Multi-frame object listings
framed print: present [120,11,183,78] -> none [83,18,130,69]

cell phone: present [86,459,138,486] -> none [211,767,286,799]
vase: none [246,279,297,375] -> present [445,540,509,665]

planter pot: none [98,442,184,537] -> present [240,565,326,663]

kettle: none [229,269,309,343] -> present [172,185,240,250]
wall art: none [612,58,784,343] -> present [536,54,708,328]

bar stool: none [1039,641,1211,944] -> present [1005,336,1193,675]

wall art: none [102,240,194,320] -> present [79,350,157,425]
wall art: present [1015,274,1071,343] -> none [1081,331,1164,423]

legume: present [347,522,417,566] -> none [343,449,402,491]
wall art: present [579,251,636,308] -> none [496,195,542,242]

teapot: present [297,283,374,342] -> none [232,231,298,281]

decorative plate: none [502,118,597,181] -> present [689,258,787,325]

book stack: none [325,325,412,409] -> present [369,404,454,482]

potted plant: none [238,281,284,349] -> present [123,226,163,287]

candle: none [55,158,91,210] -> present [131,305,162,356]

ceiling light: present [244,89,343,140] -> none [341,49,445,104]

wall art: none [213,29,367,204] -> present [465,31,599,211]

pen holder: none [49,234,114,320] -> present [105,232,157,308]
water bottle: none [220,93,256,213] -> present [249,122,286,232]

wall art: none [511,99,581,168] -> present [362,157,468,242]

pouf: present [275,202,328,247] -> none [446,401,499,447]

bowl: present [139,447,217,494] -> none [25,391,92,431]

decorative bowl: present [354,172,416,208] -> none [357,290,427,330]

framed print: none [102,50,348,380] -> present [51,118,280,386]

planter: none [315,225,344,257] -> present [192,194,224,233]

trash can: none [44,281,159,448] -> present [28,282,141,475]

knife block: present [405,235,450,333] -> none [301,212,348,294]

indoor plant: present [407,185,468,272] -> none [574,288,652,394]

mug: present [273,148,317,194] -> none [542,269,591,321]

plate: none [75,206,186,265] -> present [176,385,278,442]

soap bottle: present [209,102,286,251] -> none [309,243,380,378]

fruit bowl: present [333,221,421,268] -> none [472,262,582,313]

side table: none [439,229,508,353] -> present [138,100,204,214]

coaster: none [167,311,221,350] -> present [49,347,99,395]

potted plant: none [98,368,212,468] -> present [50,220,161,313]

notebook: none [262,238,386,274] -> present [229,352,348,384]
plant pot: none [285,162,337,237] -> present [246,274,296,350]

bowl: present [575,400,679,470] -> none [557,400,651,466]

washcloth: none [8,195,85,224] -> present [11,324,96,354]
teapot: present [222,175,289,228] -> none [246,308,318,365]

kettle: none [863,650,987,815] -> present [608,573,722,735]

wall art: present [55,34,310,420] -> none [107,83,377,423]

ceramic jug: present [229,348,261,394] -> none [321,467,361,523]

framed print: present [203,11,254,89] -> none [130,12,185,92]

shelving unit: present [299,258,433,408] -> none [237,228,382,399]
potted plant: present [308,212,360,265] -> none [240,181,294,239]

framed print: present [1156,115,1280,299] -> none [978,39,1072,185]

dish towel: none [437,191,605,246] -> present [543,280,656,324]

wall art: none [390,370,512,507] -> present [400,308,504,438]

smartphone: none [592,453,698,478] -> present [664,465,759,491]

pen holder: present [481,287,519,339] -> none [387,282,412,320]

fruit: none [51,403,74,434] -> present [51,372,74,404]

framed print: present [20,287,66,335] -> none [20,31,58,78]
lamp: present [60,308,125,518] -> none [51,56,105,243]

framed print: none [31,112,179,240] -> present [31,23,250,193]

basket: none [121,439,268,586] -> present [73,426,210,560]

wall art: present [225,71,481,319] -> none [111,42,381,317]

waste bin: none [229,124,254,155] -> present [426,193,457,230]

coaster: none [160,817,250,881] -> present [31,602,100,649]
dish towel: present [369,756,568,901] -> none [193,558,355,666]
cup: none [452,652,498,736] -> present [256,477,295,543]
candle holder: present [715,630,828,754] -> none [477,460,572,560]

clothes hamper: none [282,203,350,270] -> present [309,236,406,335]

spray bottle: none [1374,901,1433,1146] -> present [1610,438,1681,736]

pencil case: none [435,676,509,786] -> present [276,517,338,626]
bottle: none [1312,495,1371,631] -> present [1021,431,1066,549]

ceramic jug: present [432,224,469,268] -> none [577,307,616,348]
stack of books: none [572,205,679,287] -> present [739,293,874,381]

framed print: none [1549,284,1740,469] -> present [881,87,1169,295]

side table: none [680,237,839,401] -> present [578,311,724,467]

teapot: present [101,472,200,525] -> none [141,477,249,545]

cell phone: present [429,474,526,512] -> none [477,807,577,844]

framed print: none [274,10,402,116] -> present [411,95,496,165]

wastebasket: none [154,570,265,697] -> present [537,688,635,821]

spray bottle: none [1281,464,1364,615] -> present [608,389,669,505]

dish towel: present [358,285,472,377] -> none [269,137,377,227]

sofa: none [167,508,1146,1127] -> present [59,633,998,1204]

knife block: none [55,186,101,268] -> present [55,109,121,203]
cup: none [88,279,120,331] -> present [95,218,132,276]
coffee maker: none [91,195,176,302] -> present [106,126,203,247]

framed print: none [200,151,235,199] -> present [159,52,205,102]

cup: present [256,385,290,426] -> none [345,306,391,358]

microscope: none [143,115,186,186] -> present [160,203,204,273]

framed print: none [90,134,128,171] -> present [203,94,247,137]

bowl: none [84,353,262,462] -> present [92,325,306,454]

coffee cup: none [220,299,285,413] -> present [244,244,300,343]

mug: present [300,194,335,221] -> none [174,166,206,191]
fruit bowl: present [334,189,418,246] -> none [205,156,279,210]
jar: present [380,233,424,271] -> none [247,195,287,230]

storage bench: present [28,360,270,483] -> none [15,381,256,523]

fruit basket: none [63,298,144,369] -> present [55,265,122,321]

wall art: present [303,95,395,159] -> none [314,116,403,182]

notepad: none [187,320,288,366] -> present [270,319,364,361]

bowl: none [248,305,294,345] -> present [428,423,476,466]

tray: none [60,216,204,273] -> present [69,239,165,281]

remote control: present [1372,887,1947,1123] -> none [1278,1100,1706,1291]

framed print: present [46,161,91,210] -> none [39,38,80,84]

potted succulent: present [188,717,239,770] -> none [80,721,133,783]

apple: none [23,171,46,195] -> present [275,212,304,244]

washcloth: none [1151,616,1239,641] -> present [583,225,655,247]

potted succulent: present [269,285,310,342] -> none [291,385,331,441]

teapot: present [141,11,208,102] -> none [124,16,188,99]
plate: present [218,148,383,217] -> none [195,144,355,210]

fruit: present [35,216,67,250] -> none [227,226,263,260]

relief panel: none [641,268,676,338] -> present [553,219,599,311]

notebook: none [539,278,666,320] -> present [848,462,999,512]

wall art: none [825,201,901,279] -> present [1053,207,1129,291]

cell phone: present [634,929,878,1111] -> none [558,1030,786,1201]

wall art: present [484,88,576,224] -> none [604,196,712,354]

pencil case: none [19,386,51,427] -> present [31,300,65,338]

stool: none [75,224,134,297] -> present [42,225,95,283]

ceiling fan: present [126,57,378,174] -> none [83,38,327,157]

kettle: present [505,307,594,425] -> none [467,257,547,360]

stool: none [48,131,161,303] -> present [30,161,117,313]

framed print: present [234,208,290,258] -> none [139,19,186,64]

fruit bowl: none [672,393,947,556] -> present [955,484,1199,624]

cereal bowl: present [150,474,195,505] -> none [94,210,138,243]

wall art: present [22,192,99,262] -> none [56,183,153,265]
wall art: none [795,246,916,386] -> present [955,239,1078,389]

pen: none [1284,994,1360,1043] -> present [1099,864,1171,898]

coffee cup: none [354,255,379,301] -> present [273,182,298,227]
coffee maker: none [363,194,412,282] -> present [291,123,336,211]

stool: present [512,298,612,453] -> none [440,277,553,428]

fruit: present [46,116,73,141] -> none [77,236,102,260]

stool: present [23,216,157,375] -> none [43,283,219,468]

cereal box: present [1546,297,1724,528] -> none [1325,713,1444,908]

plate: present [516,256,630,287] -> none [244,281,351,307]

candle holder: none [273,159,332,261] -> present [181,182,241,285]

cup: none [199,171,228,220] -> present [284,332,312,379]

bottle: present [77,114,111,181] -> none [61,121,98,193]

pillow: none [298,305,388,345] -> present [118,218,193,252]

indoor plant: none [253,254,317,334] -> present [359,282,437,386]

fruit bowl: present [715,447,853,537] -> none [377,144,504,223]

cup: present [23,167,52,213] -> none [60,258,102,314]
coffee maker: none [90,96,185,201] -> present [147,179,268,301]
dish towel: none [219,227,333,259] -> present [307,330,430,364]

■ What is required
Would you tally the lines above holding "framed" and reply with the total alone?

■ Answer for this exercise
12